ARTICLE ->
────────────────────────────────────────

Dix ans. Une décennie de fermeté, de forte reprise des villes, de pouvoir confiné à de puissants alliés. Dix années balayées presque d’un geste de la main. La prise rapide d’Alep par les rebelles syriens associés aux islamistes extrémistes de Hayat Tahrir al-Sham (HTS) la semaine dernière a brutalement fragilisé le régime de Bachar al-Assad, resté à la tête de l’État depuis le début de la guerre civile en 2011. Depuis, l’affaiblissement du pouvoir du président s’est confirmé, avec la prise de Hama ce jeudi.

« La reconquête d’Alep est un tournant dans le conflit », reconnaît Bayram Balci, chercheur au Ceri Sciences po Paris. La guerre civile, débutée en 2011 au cœur du Printemps arabe, a tourné en faveur de Bachar al-Assad en 2015 avec le soutien de la Russie, aidée également par l’irruption dans le conflit de l’État islamique. Alep, deuxième ville du pays et cœur économique de la Syrie, a été prise par le régime en 2016 et a continué de progresser les années suivantes.

Une opposition plus « mature »

Depuis trois ans, le front n’avait pas évolué, le régime syrien ne parvenant pas à faire tomber les bastions rebelles. Et cette opposition a profité de ce - pour se renforcer. « Les deux acteurs importants dans la prise d’Alep sont le HTS et les rebelles de l’Armée nationale syrienne, soutenus par la Turquie », précise Bayram Balci. Deux groupes marqués par leur rapport à l’islam : « un islam radical pour HTS, qui a pourtant rompu avec Al-Qaïda », et un islam « laïc, moins radical » du côté des rebelles. Ces derniers « ont mûri et tiré les leçons du passé », souligne le chercheur.

Dans la région d’Alep, les civils fuyant le conflit n’ont pas été pris pour cible par les rebelles. “Il n’y a aucun abus contre les minorités chrétienne et kurde”, note Bayram Balci. Car les rebelles n’ont qu’un seul objectif : combattre Bachar al-Assad. “Le but de la révolution est de renverser ce régime”, a confirmé ce vendredi à CNN Abou Mohammed al-Jolani, le leader du HTS. Après Alep, Hama tombe, ouvrant la route de Homs, avant Damas. Mais les rebelles pourraient tarder. « Trop diffuser pourrait les fragiliser », prévient Bayram Balci.

Bachar al-Assad, seul au monde ?

────────────────────────────────────────

LIGNES FOURNIES ->
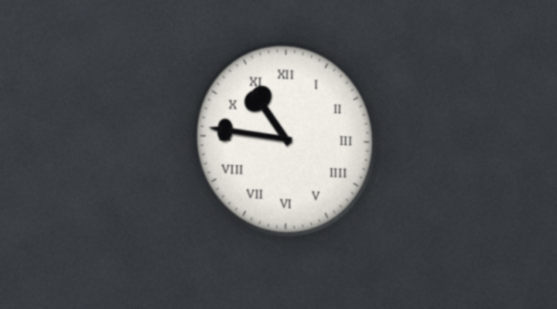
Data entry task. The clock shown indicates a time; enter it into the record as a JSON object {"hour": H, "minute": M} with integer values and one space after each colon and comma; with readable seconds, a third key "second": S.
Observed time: {"hour": 10, "minute": 46}
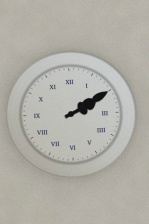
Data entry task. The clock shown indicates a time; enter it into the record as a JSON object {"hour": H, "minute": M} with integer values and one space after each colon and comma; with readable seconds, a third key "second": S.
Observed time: {"hour": 2, "minute": 10}
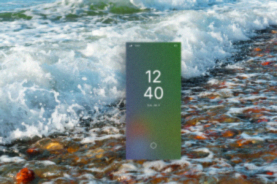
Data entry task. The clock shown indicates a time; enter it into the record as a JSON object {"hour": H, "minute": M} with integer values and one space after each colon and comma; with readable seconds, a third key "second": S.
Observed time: {"hour": 12, "minute": 40}
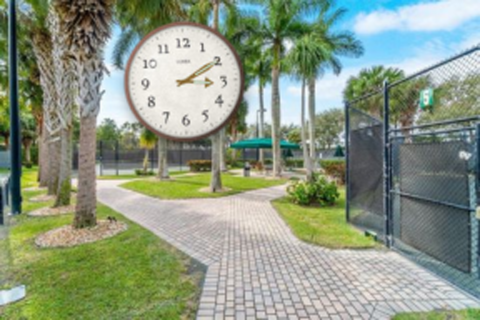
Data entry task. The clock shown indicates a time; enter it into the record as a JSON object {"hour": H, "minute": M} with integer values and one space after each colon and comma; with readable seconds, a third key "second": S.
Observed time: {"hour": 3, "minute": 10}
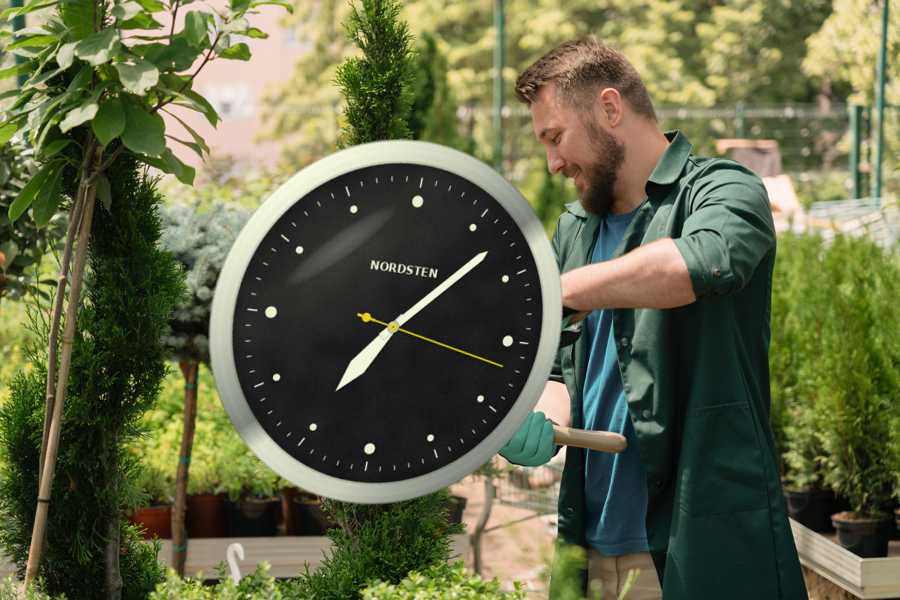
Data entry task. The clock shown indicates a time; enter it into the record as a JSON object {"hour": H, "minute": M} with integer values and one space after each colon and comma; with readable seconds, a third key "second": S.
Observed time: {"hour": 7, "minute": 7, "second": 17}
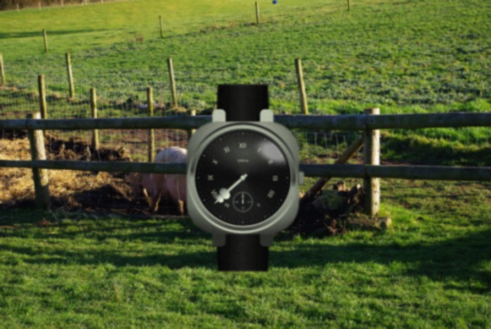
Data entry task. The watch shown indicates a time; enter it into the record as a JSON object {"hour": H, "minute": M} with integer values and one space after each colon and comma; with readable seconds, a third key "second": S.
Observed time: {"hour": 7, "minute": 38}
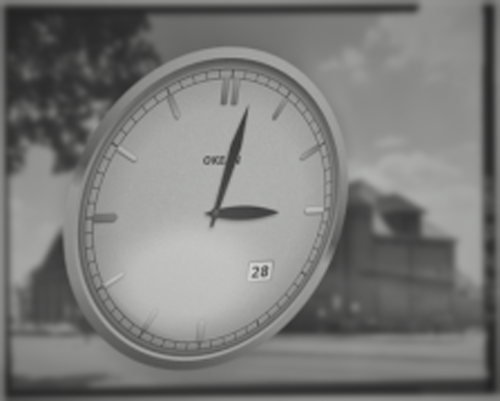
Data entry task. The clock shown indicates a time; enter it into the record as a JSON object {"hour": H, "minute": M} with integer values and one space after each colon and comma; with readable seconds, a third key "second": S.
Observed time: {"hour": 3, "minute": 2}
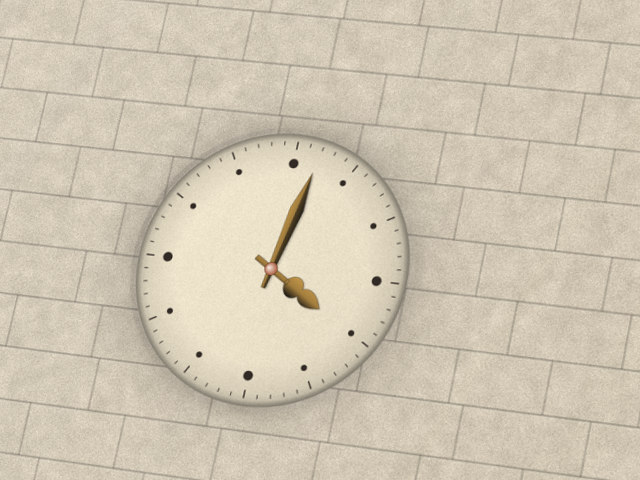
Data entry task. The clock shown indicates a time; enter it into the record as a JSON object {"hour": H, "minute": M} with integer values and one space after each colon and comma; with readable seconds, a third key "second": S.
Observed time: {"hour": 4, "minute": 2}
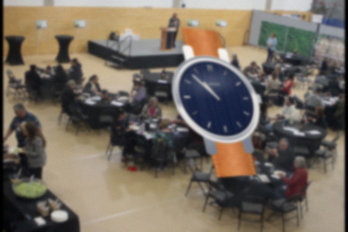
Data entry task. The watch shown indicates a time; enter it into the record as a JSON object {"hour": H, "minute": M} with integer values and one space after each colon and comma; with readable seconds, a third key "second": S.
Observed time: {"hour": 10, "minute": 53}
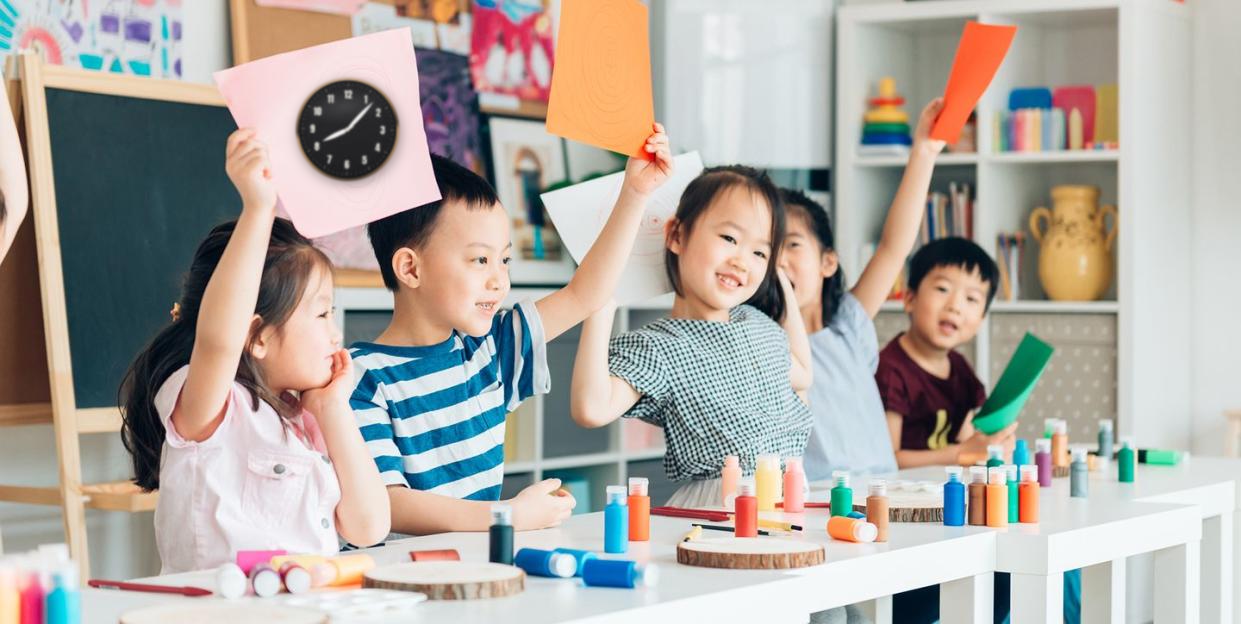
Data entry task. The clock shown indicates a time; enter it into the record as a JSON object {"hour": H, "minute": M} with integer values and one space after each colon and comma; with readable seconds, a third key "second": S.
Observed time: {"hour": 8, "minute": 7}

────────────────────────────────────────

CONSIGNES ->
• 1. D'après l'article sur la Syrie, quelle fonction occupe Bayram Balci ?
• 2. Reproduisez fidèlement le passage de l'article qui débute par « Dix ans. Une » et s'achève par « Hama ce jeudi. ».
• 3. Traduisez en anglais la phrase suivante de l'article : « Depuis trois ans, le front n'avait pas évolué, le régime syrien ne parvenant pas à faire tomber les bastions rebelles. »

CORRIGÉ ->
• 1. Il est chercheur au Ceri Sciences po Paris.

• 2.
Dix ans. Une décennie de fermeté, de forte reprise des villes, de pouvoir confiné à de puissants alliés. Dix années balayées presque d’un geste de la main. La prise rapide d’Alep par les rebelles syriens associés aux islamistes extrémistes de Hayat Tahrir al-Sham (HTS) la semaine dernière a brutalement fragilisé le régime de Bachar al-Assad, resté à la tête de l’État depuis le début de la guerre civile en 2011. Depuis, l’affaiblissement du pouvoir du président s’est confirmé, avec la prise de Hama ce jeudi.

• 3. For three years, the front had not shifted, with the Syrian regime failing to bring down the rebel strongholds.